The Stevens-Coolidge Place in North Andover, Massachusetts
A third restored garden landscape The Trustees restored is The Stevens-Coolidge Place in North Andover, Massachusetts, listed on the National Register of Historic Places. The Stevens family first acquired the property, named Ashdale Farm, in 1729. Generations later Helen Stevens inherited the farm, which became her summer home when she married John Gardner Coolidge, a descendent of Thomas Jefferson and the nephew of Isabella Stewart Gardner.
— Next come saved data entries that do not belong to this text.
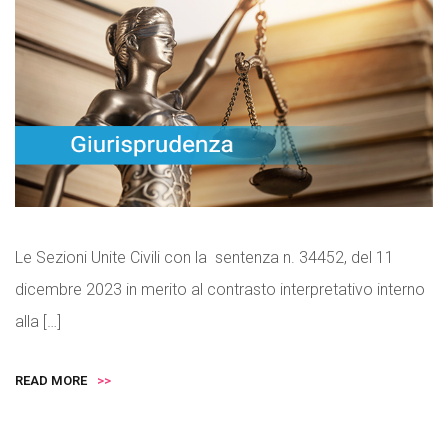
Le Sezioni Unite Civili con la sentenza n. 34452, del 11
dicembre 2023 in merito al contrasto interpretativo interno
alla […]
READ MORE
>>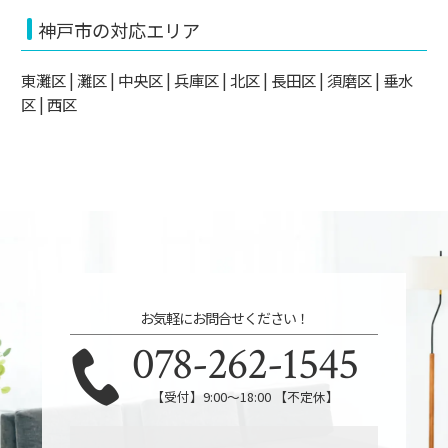
神戸市の対応エリア
東灘区 | 灘区 | 中央区 | 兵庫区 | 北区 | 長田区 | 須磨区 | 垂水
区 | 西区
お気軽にお問合せください！
078-262-1545
【受付】9:00～18:00 【不定休】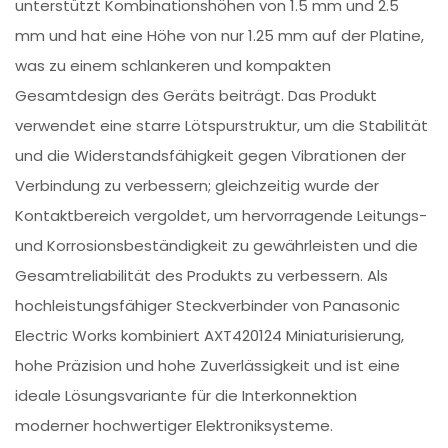
unterstützt Kombinationshöhen von 1.5 mm und 2.5
mm und hat eine Höhe von nur 1.25 mm auf der Platine,
was zu einem schlankeren und kompakten
Gesamtdesign des Geräts beiträgt. Das Produkt
verwendet eine starre Lötspurstruktur, um die Stabilität
und die Widerstandsfähigkeit gegen Vibrationen der
Verbindung zu verbessern; gleichzeitig wurde der
Kontaktbereich vergoldet, um hervorragende Leitungs-
und Korrosionsbeständigkeit zu gewährleisten und die
Gesamtreliabilität des Produkts zu verbessern. Als
hochleistungsfähiger Steckverbinder von Panasonic
Electric Works kombiniert AXT420124 Miniaturisierung,
hohe Präzision und hohe Zuverlässigkeit und ist eine
ideale Lösungsvariante für die Interkonnektion
moderner hochwertiger Elektroniksysteme.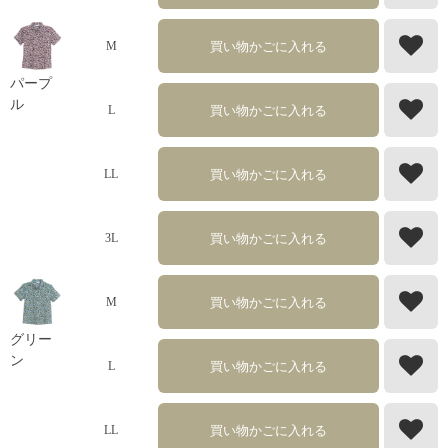
買い物かごに入れる
M
パープ
ル
買い物かごに入れる
L
買い物かごに入れる
LL
買い物かごに入れる
3L
買い物かごに入れる
M
グリー
ン
買い物かごに入れる
L
買い物かごに入れる
LL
The couple hired preservation architect, Joseph Chandler, to modernize their home and design the landscape, which came to include a rose garden, kitchen and cutting-flower garden, perennial garden and French-inspired vegetable garden.
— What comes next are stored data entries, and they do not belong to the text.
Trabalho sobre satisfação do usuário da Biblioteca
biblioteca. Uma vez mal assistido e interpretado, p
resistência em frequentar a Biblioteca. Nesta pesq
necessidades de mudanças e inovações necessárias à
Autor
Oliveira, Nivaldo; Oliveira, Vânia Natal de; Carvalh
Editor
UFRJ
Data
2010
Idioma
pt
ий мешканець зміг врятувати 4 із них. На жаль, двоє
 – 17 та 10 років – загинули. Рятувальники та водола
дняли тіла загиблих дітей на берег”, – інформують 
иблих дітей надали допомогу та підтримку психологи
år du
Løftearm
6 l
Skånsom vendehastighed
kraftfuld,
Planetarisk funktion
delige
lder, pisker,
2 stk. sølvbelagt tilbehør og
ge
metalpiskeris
“When The Trustees acquired the property in 1962, they grassed over the beds of French Garden because it was too high maintenance and we didn’t have the staff at the time,” says Kevin Block, The Trustees’ Superintendent, Andover/North Andover Management Unit at The Stevens-Coolidge Place. “But one of our long-time volunteers and property committee chair, Laura Bibler, was doing a master’s thesis for landscape architecture and decided restoring the French garden would be her focus.” Thus, with Bibler’s help and using the garden’s original 1931 blueprint, The Trustees replanted the garden’s four quadrants (each composed of 15 beds) with all the original vegetables, herbs, and flowers—from sweet peppers and Brussels sprouts, to lavender and lemon balm, to heliotrope and zinnias. The garden’s serpentine wall, which was erected to pay homage to Thomas Jefferson’s Monticello and the University of Virginia, was restored, as was the small perennial garden border in front of it.
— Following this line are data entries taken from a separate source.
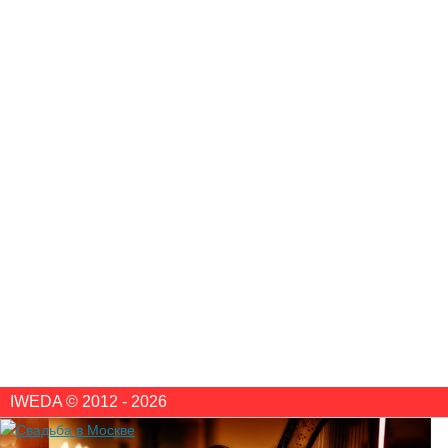
IWEDA © 2012 - 2026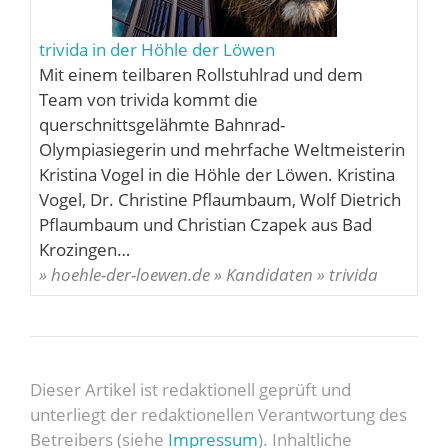
trivida in der Höhle der Löwen
Mit einem teilbaren Rollstuhlrad und dem
Team von trivida kommt die
querschnittsgelähmte Bahnrad-
Olympiasiegerin und mehrfache Weltmeisterin
Kristina Vogel in die Höhle der Löwen. Kristina
Vogel, Dr. Christine Pflaumbaum, Wolf Dietrich
Pflaumbaum und Christian Czapek aus Bad
Krozingen…
» hoehle-der-loewen.de » Kandidaten » trivida
Dieser Artikel ist redaktionell geprüft und
unterliegt der redaktionellen Verantwortung des
Betreibers (siehe
Impressum
). Inhaltliche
Other work included replanting the Rose Garden with the heirloom roses that would have been in trade at the time in the Coolidge’s favorite colors of pink, yellow, and white, since neither one of them liked red roses. Bibler also helped spearhead restoration of the large Perennial Garden, consulting the original 1907 garden blueprint and nursery slips dating back to 1911.
“We literally dug up the entire garden and started over following the plans,” says Block. “We put in steel edging to the original footprint and searched for the original plants still in trade. The Trustees also reinstalled the Cutting Garden, which they had abandoned upon acquisition, and restored the greenhouse.
For the eleven gardens The Trustees plans to invest in, restorations include creating more ways to engage visitors. To wit, most of the properties’ flower gardens will display early and late-blooming perennials, so visitors will always see something in bloom, versus just the summer blossoms homeowners, like the Cranes and Coolidges, planted to enjoy during their June through August sojourns. Garden entrances will be installed where need, better parking areas will be built, and onsite cafes and gift shops will enable visitors to extend their stays through lunch. Finally, each property will offer more ways for the public to interact with these gardens, whether it’s attending an outdoor concert at Castle Hill overlooking the Grand Allée, taking a yoga class in Naumkeag’s Afternoon Garden, arranging flowers from the Cutting Garden at The Stevens-Coolidge Place—or simply taking a memorable family photo in these enchanting, flower-filled oases.